→ **What to work on**
Your copy of the data below must be exact and must leave out all pictures.

→ **Data segment**
-*-

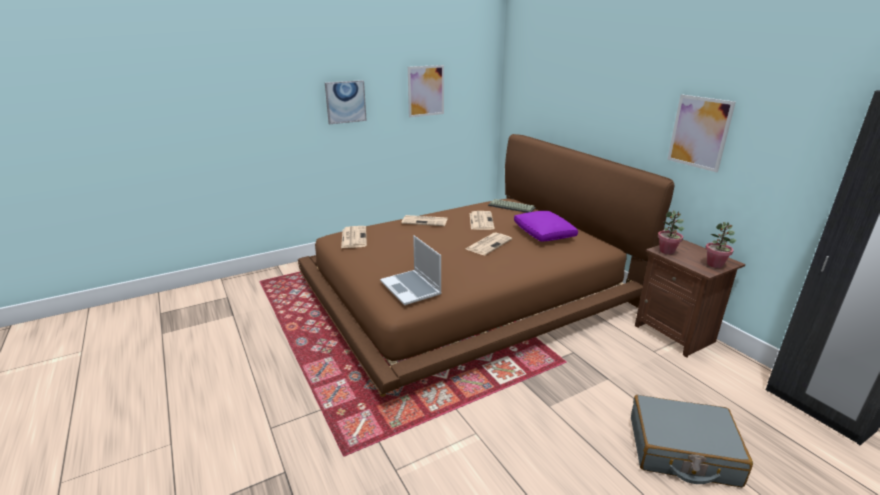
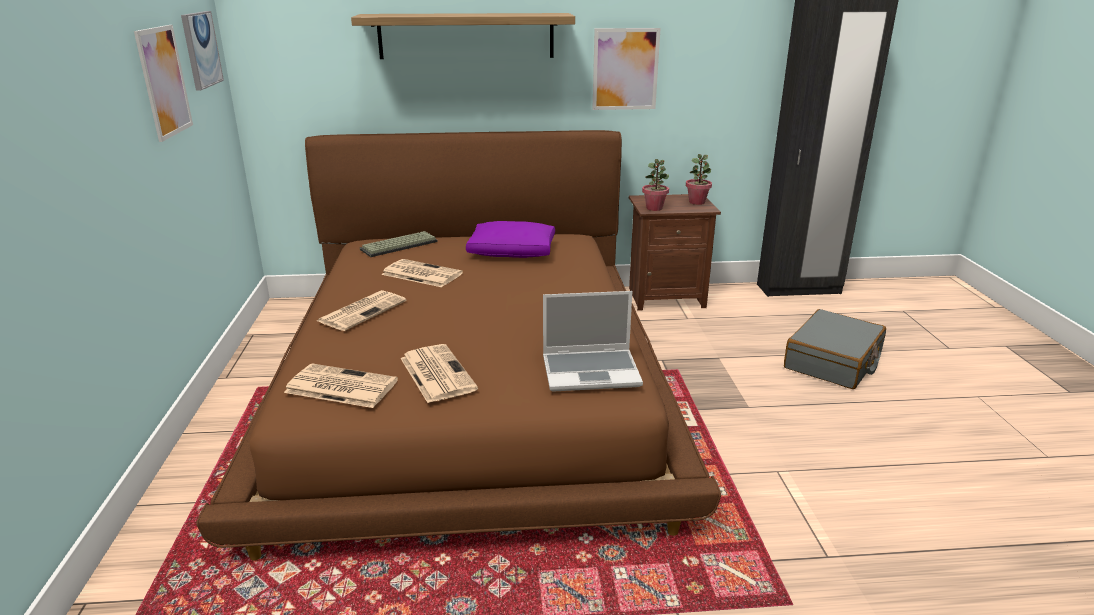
camera: 65 degrees left, 0 degrees up
(345, 102) = (75, 127): picture -> picture (201, 49)
(489, 244) = (505, 288): newspaper -> newspaper (436, 373)
(600, 88) = (466, 36): none -> shelf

-*-

→ **Response below**
camera: 65 degrees left, 0 degrees up
(345, 102) = (75, 127): picture -> picture (201, 49)
(489, 244) = (505, 288): newspaper -> newspaper (436, 373)
(600, 88) = (466, 36): none -> shelf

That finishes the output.